Is the uffd selftest failing with upstream or after your kernel
modification that removes the tlb flush from unprotect?

			} else if (uffd_wp_resolve) {
				/*
				 * Leave the write bit to be handled
				 * by PF interrupt handler, then
				 * things like COW could be properly
				 * handled.
				 */
				ptent = pte_clear_uffd_wp(ptent);
			}

Upstraem this will still do pages++, there's a tlb flush before
change_protection can return here, so I'm confused.


> >>> 				...
> >>> 				[ page-fault]
> >>> 				...
> >>> 				wp_page_copy()
> >>> 				[ set new writable page in PTE]
> >> 
> >> Can't we check mm_tlb_flush_pending(vma->vm_mm) if MM_CP_UFFD_WP_ALL
> >> is set and do an explicit (potentially spurious) tlb flush before
> >> write-unprotect?
> > 
> > There is a concrete scenario that I actually encountered and then there is a
> > general problem.
> > 
> > In general, the kernel code assumes that PTEs that are read from the
> > page-tables are coherent across all the TLBs, excluding permission promotion
> > (i.e., the PTE may have higher permissions in the page-tables than those
> > that are cached in the TLBs).

+ + + +

## Exercise set:
1) In the uffd discussion, rewrite the paragraph beginning "In general, the kernel code assumes" as a short list that keeps its main facts.
2) According to the code comment in the uffd discussion, what is the write bit left to be handled by?

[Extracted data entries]
+ + + +

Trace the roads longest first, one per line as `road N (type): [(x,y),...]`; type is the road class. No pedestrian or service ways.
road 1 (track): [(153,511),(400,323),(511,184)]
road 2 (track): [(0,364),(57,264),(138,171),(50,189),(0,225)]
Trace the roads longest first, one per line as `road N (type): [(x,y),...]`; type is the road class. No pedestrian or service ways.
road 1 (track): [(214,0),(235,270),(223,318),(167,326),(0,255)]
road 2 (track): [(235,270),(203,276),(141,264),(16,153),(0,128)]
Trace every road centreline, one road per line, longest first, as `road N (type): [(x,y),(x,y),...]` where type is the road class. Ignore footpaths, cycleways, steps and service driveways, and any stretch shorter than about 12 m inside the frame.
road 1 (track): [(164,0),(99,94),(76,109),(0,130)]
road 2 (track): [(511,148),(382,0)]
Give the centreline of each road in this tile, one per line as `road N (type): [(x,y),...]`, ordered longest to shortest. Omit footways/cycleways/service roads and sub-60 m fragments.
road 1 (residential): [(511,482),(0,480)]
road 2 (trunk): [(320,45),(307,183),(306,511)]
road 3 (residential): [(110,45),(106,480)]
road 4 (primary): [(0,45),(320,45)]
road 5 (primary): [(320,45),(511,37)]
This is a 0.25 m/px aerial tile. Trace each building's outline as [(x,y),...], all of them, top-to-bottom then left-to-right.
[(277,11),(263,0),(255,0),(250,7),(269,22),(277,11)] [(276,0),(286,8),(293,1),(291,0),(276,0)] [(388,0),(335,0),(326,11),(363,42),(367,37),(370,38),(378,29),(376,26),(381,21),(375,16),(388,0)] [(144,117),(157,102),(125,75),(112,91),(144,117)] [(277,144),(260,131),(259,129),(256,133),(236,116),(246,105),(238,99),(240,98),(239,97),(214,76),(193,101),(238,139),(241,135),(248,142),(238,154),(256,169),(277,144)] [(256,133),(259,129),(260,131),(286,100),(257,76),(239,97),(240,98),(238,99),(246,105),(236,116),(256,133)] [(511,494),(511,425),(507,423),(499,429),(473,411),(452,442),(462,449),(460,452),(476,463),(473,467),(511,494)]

+ + + +

## Results for the exercise:
1)
- Kernel code generally assumes that PTEs read from the page tables are coherent across all TLBs.
- The exception is permission promotion: a PTE may have higher permissions in the page tables than those cached in the TLBs.

2) The PF interrupt handler, so that things like COW can be handled properly.